© Hinstorff Verlag Rostock, 1978.

Эос, богиня утренней зари, спала однажды с Ареем, с которым рано ли, поздно ли, но доводится спать каждой розовоперстой.

Афродита застала ее врасплох.

Конечно, то, чем они с Ареем занимались, было в ее глазах делом священным, что правда, то правда, но ведь Арей-то в конце концов был ее мужем. И Афродита покарала Эос, обрекши ее жаждать любви смертных так, чтобы желание отдаться им перевешивало всякий стыд.

Произнесено проклятье было тою же ночью, и Эос над ним посмеялась. Как-никак мужем ее был титан Астрей, которому она родила утреннюю звезду да четыре ветра, бороздивших воздушный океан, и такого мужа ей за глаза хватало. Что до Арея, так ведь он был неизбежным для всех исключением, и памяти о нем ей теперь хватит надолго.

Но вот пробил час, когда пора было будить День, а Ночи указывать путь за море, и Эос стала спускаться с горы восвояси; тут-то, на склоне, под фиговым деревом, она и увидела спящего пастуха. Укрывшись одеялом, он лежал на животе, слегка подтянув ноги, уткнувшись лицом в локти.

Его беспомощность была так трогательна.

И она не устояла от искушения скользнуть под него.

Эти шершавые и сухие, как рога, руки, оливковая кожа, запах пота, ах…

А он спал и утомился во сне и, счастливо облегченный, проснулся в красном сиянии всех гор: то растекалась по ним краска стыда Эос.

Разбудив День и проводив Ночь, она заперлась в своей светлице и горько заплакала из-за двойного своего унижения, ибо все случившееся казалось ей постыдным, а стыд — сладким. Ночью она раззадорила Астрея, чтобы он ее насытил, а утром избрала другой путь, но и на сей раз ей встретился юноша. Его открытые губы, беззащитная грудь… Охотник, превратившийся в дичь, — она легла к нему. Запах чеснока и винного перегара, содранные в кровь ногти… Он проснулся в смятении — горы кругом пылали.

И так каждый раз кто-то новый, утро за утром, новая нечистая плоть, новая нежность. О, как прекрасно это погруженное в сон несовершенство! Она стала избегать мужа — к его вящей радости: они казались друг другу холодными и навязчивыми одновременно. Он взялся доставлять известия звездам, а на обратном пути заглядывал к пылким и податливым нимфам, селившимся в прибрежных камышах, — на Пенее, на Скамандре, на Ниле, повсюду.

Его отсутствия она не замечала.

Не раз, гонимая муками срама, собиралась Эос к Афродите — умолять ее снять проклятье, но всякий раз передумывала, не решалась.
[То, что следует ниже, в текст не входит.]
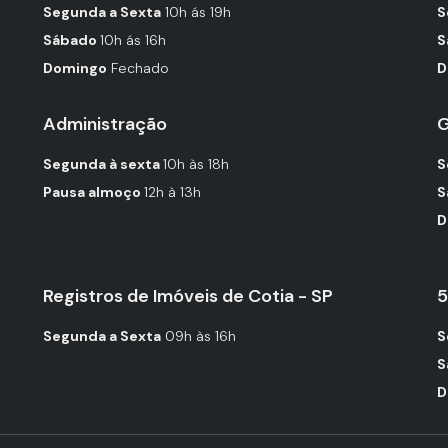
Segunda a Sexta
10h ás 19h
S
Sábado
10h ás 16h
S
Domingo
Fechado
D
Administração
G
Segunda à sexta
10h às 18h
S
Pausa almoço
12h à 13h
S
D
Registros de Imóveis de Cotia - SP
5
Segunda a Sexta
09h às 16h
S
S
D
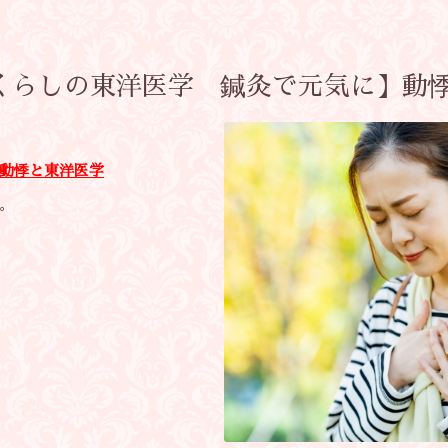
【くらしの東洋医学 鍼灸で元気に】動
動悸
と東洋医学
。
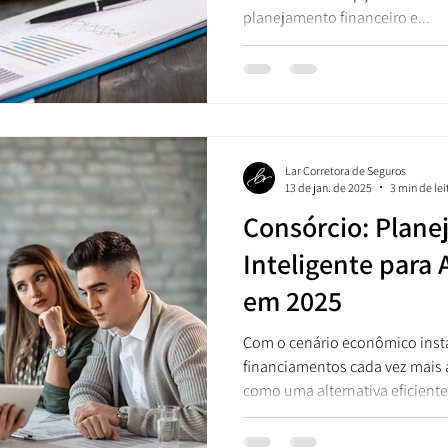
planejamento financeiro e...
Lar Corretora de Seguros
13 de jan. de 2025
3 min de lei
Consórcio: Plan
Inteligente para 
em 2025
Com o cenário econômico instá
financiamentos cada vez mais a
como uma alternativa eficiente.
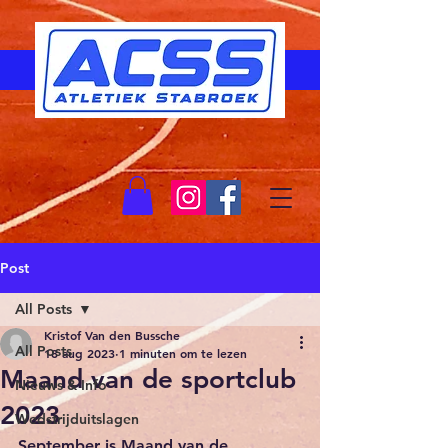
Post
All Posts
Kristof Van den Bussche
All Posts
18 aug 2023
1 minuten om te lezen
Maand van de sportclub
Nieuws & Info
2023
Wedstrijduitslagen
September is Maand van de 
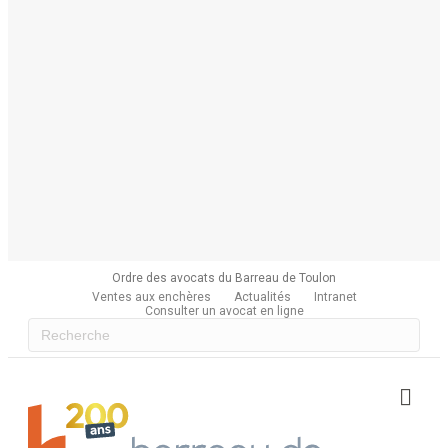
Ordre des avocats du Barreau de Toulon
Ventes aux enchères
Actualités
Intranet
Consulter un avocat en ligne
Me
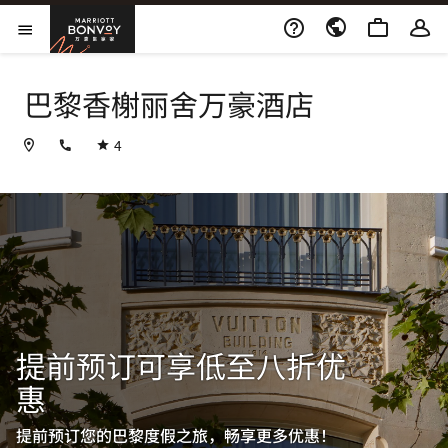
Skip to Content
万豪旅享家
打开菜单
巴黎香榭丽舍万豪酒店
+33153935500
4
提前预订可享低至八折优
惠
提前预订您的巴黎度假之旅，畅享更多优惠！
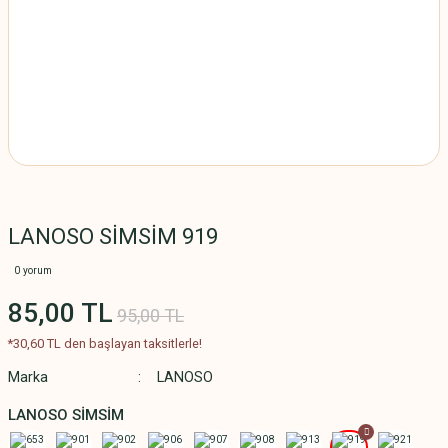
LANOSO SİMSİM 919
0 yorum
85,00 TL
95,00 TL
*30,60 TL den başlayan taksitlerle!
Marka
LANOSO
LANOSO SİMSİM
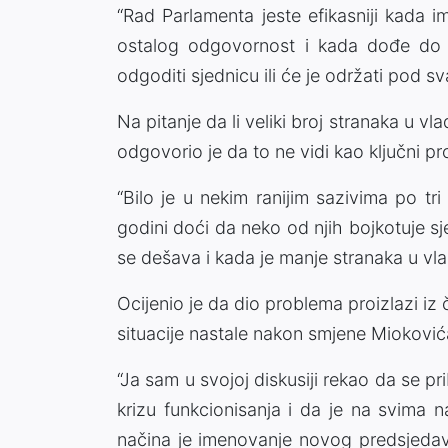
“Rad Parlamenta jeste efikasniji kada 
ostalog odgovornost i kada dođe do o
odgoditi sjednicu ili će je održati pod sv
Na pitanje da li veliki broj stranaka u vl
odgovorio je da to ne vidi kao ključni p
“Bilo je u nekim ranijim sazivima po tri 
godini doći da neko od njih bojkotuje sj
se dešava i kada je manje stranaka u vlada
Ocijenio je da dio problema proizlazi iz či
situacije nastale nakon smjene Mioković
“Ja sam u svojoj diskusiji rekao da se
krizu funkcionisanja i da je na svim
načina je imenovanje novog predsjedav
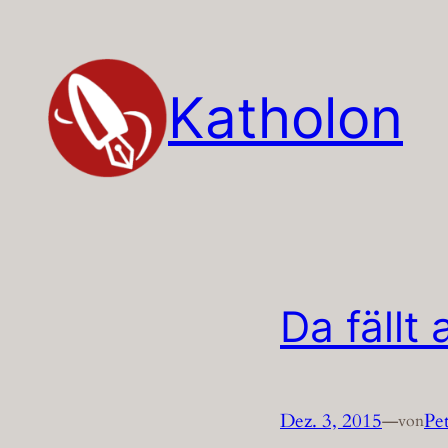
Zum
Inhalt
springen
Katholon
Da fäll
Dez. 3, 2015
—
Pe
von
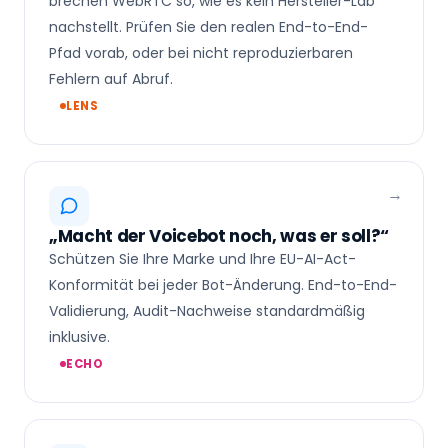
brechen WebRTC so, wie es kein Hersteller-Lab
nachstellt. Prüfen Sie den realen End-to-End-
Pfad vorab, oder bei nicht reproduzierbaren
Fehlern auf Abruf.
LENS
„Macht der Voicebot noch, was er soll?“
Schützen Sie Ihre Marke und Ihre EU-AI-Act-
Konformität bei jeder Bot-Änderung. End-to-End-
Validierung, Audit-Nachweise standardmäßig
inklusive.
ECHO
О, это сладкое проклятье!

Долгое время ей удавалось ускользать неопознанной, но вот однажды утро встретило ее в объятьях Титона, одного из пятидесяти сыновей могучего в чреслах царя Троя. Каждый из принцев почивал в собственных покоях, но у Титона был любимый брат Ганимед, впоследствии снискавший такую славу, и их кровати разделял лишь полог из льняной ткани. Кое-кто утверждает, что они были близнецами. Заслышав стоны брата, Ганимед проснулся и бросился к нему, успев застигнуть убегавшую Эос.

Он, так и быть, отпустит ее, но только если она снова придет, на сей раз к нему. Ну, что ей оставалось? Она поклялась, заливаясь слезами — о, эти горькие слезы уличенной на месте преступления! — и сдержала клятву с присущим ей пылом. Братья есть братья; страсть утренней зари они делили без всякой зависти или злобы. Дали даже обет не враждовать между собой и не сближаться с другими женщинами, пока к ним ходит Эос.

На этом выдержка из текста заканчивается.